Scientific publications

IL-32α-induced inflammation constitutes a link between obesity and colon cancer. Scientific Publication

May 16, 2017 | Magazine: Oncoimmunology

Catalán V (1,2,3), Gómez-Ambrosi J (1,2,3), Rodríguez A (1,2,3), Ramírez B (1,2,3), Ortega VA (1), Hernández-Lizoain JL (4), Baixauli J (4), Becerril S (1,2,3), Rotellar F (2,4), Valentí V (2,3,4), Moncada R 2,3,5, Silva C (2,3,6), Salvador J (2,6), Frühbeck G (1,2,3,6).


ABSTRACT

Growing evidence indicates that adipose tissue inflammation is an important mechanism whereby obesity promotes cancer risk and progression.

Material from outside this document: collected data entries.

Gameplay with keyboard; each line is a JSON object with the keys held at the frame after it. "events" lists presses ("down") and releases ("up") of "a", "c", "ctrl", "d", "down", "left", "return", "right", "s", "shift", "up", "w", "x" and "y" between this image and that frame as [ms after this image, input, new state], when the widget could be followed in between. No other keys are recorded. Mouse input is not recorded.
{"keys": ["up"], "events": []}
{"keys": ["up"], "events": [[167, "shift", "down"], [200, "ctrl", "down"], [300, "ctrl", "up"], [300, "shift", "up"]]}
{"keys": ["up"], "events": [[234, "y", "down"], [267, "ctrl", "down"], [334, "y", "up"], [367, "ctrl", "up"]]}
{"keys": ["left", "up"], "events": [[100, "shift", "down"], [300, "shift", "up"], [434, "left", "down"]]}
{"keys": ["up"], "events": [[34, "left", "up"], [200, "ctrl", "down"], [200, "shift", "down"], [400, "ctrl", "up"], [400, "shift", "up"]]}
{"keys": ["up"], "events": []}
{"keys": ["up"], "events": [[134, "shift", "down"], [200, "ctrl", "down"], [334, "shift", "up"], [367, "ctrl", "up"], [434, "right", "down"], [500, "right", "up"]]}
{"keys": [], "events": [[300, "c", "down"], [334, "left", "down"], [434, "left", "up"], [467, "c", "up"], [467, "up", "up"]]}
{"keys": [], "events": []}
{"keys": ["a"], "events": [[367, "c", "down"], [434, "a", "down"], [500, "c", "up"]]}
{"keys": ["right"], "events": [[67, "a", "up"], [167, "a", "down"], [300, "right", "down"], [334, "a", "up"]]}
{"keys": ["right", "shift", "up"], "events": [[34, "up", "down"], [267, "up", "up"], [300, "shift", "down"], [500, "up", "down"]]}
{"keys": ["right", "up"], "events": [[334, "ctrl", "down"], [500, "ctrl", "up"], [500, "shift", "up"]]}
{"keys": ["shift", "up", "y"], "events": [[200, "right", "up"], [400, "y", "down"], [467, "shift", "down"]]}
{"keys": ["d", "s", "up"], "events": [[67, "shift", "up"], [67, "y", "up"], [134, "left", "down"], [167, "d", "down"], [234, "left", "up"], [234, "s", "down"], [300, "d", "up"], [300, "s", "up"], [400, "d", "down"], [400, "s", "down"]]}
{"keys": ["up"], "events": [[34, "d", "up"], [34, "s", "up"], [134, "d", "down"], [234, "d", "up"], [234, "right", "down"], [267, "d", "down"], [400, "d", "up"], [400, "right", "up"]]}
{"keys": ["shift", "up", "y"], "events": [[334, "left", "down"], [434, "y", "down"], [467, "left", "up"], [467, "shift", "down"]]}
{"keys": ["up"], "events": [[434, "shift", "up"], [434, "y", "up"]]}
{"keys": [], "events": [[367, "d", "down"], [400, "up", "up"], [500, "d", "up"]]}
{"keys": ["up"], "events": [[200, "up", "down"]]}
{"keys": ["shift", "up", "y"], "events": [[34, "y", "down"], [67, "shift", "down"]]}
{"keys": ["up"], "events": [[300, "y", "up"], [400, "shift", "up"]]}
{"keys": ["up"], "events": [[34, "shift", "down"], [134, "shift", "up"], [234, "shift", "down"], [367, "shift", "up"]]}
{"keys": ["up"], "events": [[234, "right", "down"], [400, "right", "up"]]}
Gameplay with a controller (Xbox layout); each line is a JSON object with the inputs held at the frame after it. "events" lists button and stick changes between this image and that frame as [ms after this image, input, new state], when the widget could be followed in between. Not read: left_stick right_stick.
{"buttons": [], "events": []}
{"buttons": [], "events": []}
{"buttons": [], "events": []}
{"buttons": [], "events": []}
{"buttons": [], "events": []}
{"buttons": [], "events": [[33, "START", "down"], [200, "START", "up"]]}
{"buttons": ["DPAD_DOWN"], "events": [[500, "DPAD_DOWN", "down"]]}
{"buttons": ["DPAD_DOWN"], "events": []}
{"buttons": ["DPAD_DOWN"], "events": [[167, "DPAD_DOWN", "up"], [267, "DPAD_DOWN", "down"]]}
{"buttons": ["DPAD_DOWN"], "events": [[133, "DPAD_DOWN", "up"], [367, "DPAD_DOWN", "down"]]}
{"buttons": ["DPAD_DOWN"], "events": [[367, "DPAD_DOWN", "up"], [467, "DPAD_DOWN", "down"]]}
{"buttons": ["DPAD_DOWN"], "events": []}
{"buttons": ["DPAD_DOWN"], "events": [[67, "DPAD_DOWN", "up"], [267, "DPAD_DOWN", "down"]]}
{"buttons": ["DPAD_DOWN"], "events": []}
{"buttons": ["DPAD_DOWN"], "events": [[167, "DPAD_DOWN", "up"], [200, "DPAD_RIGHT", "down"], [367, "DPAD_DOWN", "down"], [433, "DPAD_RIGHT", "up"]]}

Since IL-32 is an important inflammatory and remodeling factor in obesity and is also related to colon cancer (CC) development, the aim of this study was to explore whether IL-32 could function as an inflammatory factor in human obesity-associated CC promoting a microenvironment favorable for tumor growth.

Samples obtained from 84 subjects [27 lean (LN) and 57 obese (OB)] were used in the study. Enrolled subjects were further subclassified according to the established diagnostic protocol for CC (49 without CC and 35 with CC).

We show, for the first time, that obesity (p = 0.009) and CC (p = 0.026) increase circulating concentrations of IL-32α. Consistently, we further showed that gene (p < 0.05) and protein (p < 0.01) expression levels of IL-32α were upregulated in VAT from obese patients with CC.

Additionally, we revealed that IL32 expression levels are enhanced by hypoxia and inflammation-related factors in HT-29 CC cells as well as that IL-32α is involved in the upregulation of inflammation (IL8, TNF, and CCL2) and extracellular matrix (ECM) remodeling (SPP1 and MMP9) genes in HT-29 cancer cells.

Additionally, we also demonstrate that the adipocyte-conditioned medium obtained from obese patients stimulates (p < 0.05) the expression of IL32 in human CC cells.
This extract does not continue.